Hello, my name is riskyy@ronny5 and I am addicted to comments boards.
'And at what stage did you realise the ball you were heading was on the TV?'
Second lifeReal life.
"Our Rupert has swopped his gaming console for bagpipes...it gets us out of the house more often."
"This is not what I meant when I said you needed to practice your play fighting..."
'Jeff is a tackle on his online college football team.'
'Our gymnasium is being repaired so we played sports games on our computers.'
Run, Mike, Run!
Indoor Football
fish in a bottle...
"No, playing fantasy football doesn't count as exercise. No wonder you pulled a muscle getting up on the table."

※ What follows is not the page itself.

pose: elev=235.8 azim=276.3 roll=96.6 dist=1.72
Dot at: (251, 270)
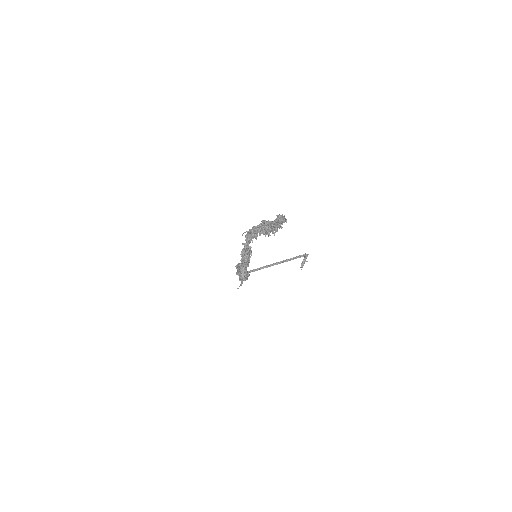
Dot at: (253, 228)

'...now pour the mixture into a baking dish...'
'You've been on that Video Game all Day. Go outside and play.'
'Don't you miss the thrill of the chase?'
"My drone strikes are successful, Sir, but I keep getting trash talk from a 15 year old in Montana."
'These online fantasy worlds are great fun. I can be ‘Dave the Accountant' from Birmingham.'
Play Ball!
Handbags at dawn. A typical bout of fisticuffs on the rugby pitch.
"For all the years I've worked here you've had it in for me...so will you get off my case."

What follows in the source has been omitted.